Pangkep, Warta Polri – Sebanyak 10 nelayan asal Kabupaten Pangkep yang sebelumnya diamankan karena diduga menggunakan alat tangkap terlarang berupa cantrang, kini tidak lagi berada di sel tahanan Polres Pangkep. Keberadaan mereka masih menjadi misteri lantaran pihak Polairud dan Polres Pangkep belum memberikan keterangan resmi.
Para nelayan tersebut diamankan oleh Satuan Polisi Air dan Udara (Polairud) Polres Pangkep dalam operasi penertiban di wilayah perairan Liukang Tupabbiring.
Mereka diduga melakukan praktik illegal fishing menggunakan cantrang, alat tangkap yang dilarang karena merusak ekosistem laut.
Saat diamankan, para nelayan telah ditetapkan sebagai tersangka dan dititipkan di ruang tahanan Polres Pangkep.
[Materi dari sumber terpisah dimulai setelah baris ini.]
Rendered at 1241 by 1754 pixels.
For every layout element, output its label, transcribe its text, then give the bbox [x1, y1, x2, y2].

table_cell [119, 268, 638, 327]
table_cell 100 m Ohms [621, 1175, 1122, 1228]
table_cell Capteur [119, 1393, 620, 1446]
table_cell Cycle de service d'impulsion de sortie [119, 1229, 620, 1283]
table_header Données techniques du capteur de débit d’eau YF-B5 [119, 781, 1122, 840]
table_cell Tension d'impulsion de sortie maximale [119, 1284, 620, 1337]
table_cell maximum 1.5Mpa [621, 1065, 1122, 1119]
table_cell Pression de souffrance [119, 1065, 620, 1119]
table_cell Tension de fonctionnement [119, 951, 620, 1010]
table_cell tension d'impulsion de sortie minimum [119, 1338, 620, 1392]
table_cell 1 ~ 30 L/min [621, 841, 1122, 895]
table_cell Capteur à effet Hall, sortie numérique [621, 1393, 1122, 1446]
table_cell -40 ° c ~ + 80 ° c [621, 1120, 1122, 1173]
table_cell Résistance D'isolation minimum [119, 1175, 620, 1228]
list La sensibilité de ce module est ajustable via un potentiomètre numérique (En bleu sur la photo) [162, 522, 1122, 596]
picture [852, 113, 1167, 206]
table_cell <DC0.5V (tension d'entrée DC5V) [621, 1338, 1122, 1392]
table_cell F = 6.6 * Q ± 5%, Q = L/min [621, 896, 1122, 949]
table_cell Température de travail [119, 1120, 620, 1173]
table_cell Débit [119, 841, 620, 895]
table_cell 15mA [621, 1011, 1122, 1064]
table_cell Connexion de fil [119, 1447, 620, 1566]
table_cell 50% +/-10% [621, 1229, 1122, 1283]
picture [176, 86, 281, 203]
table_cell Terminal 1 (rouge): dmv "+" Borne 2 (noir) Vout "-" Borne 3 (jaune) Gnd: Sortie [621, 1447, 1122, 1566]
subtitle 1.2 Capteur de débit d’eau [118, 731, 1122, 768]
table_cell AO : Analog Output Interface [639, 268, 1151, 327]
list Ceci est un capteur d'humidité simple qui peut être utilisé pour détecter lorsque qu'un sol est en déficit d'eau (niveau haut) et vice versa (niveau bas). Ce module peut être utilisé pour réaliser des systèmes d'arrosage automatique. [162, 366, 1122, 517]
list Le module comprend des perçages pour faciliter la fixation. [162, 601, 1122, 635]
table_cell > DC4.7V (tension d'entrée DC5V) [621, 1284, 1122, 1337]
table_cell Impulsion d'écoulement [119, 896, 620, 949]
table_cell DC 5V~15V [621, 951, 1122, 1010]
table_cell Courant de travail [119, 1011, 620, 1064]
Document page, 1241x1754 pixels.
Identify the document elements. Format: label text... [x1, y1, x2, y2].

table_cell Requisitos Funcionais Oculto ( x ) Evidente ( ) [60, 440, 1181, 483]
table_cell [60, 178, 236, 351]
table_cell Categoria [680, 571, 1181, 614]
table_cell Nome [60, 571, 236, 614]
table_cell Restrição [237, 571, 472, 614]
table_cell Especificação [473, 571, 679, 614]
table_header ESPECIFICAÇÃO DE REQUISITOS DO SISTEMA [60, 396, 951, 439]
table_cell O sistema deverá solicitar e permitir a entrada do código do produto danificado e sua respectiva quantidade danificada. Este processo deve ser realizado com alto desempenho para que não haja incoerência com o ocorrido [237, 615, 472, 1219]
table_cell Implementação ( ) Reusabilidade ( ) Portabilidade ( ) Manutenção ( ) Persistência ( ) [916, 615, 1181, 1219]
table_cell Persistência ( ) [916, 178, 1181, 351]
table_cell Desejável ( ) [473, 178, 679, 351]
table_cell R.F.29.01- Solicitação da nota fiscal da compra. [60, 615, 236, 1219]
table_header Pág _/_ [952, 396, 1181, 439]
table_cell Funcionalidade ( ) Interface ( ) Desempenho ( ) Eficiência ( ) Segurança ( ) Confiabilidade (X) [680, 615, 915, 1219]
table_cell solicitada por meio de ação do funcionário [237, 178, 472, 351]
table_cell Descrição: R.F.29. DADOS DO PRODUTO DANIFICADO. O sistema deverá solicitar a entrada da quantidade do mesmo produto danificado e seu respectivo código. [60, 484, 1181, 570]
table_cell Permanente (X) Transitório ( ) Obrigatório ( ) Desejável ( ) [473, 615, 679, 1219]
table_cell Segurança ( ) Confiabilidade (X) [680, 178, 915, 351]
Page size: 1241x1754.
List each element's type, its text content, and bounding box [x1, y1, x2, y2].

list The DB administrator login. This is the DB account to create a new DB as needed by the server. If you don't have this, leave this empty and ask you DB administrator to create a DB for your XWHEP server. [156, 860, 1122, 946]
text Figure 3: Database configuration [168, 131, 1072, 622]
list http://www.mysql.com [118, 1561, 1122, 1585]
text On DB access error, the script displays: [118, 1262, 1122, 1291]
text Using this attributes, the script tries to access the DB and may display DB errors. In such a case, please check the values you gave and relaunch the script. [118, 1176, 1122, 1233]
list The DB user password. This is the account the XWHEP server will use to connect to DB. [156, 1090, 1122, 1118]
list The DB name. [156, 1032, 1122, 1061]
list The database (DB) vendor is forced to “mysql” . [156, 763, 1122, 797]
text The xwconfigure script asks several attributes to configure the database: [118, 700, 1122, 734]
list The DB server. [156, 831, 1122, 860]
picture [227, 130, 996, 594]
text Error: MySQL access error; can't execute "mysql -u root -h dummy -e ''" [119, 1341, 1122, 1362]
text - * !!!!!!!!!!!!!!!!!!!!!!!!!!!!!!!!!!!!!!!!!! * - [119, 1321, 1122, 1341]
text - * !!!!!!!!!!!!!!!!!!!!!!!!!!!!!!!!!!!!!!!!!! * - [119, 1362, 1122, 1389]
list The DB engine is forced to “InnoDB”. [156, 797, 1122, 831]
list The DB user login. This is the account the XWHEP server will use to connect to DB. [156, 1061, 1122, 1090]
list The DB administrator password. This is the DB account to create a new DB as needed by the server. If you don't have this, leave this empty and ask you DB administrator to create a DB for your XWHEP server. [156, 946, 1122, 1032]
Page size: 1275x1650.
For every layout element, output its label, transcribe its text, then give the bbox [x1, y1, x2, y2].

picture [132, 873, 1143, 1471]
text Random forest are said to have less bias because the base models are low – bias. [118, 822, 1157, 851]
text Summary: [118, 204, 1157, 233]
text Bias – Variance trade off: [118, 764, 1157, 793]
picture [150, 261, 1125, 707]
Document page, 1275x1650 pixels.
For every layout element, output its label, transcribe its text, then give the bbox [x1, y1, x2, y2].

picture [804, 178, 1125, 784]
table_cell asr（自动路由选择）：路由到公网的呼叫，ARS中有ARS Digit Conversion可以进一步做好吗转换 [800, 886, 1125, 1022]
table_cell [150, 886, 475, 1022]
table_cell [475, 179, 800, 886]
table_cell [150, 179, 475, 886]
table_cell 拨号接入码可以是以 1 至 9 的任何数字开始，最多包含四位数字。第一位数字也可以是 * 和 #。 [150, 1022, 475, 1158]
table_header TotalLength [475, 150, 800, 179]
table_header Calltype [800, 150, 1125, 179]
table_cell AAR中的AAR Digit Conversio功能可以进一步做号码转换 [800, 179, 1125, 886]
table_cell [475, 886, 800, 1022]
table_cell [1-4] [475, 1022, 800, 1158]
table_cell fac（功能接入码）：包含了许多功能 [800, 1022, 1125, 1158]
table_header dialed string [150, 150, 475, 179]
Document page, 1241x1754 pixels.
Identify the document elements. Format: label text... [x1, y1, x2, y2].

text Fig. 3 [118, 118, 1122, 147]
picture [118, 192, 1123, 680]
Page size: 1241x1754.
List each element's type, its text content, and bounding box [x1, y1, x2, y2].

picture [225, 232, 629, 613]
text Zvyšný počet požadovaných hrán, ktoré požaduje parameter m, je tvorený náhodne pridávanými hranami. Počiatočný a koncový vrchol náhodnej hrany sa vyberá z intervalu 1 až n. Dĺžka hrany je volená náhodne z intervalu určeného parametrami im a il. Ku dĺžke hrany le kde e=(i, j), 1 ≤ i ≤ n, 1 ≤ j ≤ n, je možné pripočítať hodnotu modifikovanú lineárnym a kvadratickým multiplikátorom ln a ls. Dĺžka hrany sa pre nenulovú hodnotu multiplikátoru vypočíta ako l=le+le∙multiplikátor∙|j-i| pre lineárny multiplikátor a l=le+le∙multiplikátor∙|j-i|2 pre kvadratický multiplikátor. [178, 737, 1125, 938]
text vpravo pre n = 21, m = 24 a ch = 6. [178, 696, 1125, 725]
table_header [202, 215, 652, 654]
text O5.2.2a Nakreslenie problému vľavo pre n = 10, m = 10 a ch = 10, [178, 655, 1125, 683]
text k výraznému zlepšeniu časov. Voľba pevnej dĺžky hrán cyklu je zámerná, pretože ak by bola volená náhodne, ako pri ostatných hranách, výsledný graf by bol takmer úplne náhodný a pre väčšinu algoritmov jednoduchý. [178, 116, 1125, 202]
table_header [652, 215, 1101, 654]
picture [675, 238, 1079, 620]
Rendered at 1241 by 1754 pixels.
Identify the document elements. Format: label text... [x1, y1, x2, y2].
Namun, beberapa hari kemudian mereka sudah tidak lagi berada di lokasi tersebut.
Berdasarkan informasi yang dihimpun, 10 nelayan itu telah dibebaskan, meskipun belum jelas apakah mereka masih dalam proses penyidikan atau sudah dinyatakan bebas sepenuhnya.
Ketika dikonfirmasi oleh wartawan pada Rabu (9/4/2025), AKP Nompo, perwira yang sebelumnya aktif memberikan keterangan terkait kasus ini, menolak berkomentar. Ia hanya menyarankan agar media menghubungi bagian Humas Polres Pangkep.
“Maaf ya pak, langsungmiki di Humas Polres Pangkep,” ujar Nompo singkat melalui pesan WhatsApp.
Namun tak lama berselang, wartawan tidak lagi dapat menghubungi Nompo. Pesan yang dikirimkan tidak terkirim dan nomor kontak yang bersangkutan tampak telah memblokir akses komunikasi.
Padahal, dalam konferensi pers pada Selasa (18/3/2025) lalu, AKP Nompo dengan tegas menyatakan bahwa penggunaan cantrang merupakan pelanggaran berat terhadap hukum perikanan dan mengancam keberlanjutan biota laut.
“Cantrang ini merugikan ekosistem karena apapun biota laut, baik ukuran kecil yang memungkinkan berkembang biak juga ikut dirusak, sehingga kami lakukan penindakan secara tegas,” ujarnya waktu itu.
Ia juga mengungkapkan bahwa para nelayan telah menggunakan cantrang selama sekitar 10 tahun di wilayah perairan Liukang Tupabbiring. Dalam operasi penertiban, polisi menyita satu unit kapal, satu set alat tangkap cantrang, serta hasil tangkapan ikan. Para tersangka dijerat dengan ancaman pidana maksimal lima tahun penjara dan denda hingga Rp2 miliar.
Kini, pembebasan para nelayan tanpa penjelasan memunculkan tanda tanya besar di tengah masyarakat mengenai konsistensi dan transparansi penegakan hukum oleh aparat kepolisian.
Saat ditemui secara terpisah, seorang anggota Humas Polres Pangkep mengaku tidak mengetahui secara rinci perkembangan kasus ini. Ia hanya membenarkan bahwa para nelayan memang pernah diamankan di Polres Pangkep, dan menyarankan media untuk menghubungi penyidik Polairud.
Hingga berita ini diturunkan, awak media masih menunggu keterangan resmi dari pihak kepolisian terkait status hukum 10 nelayan tersebut.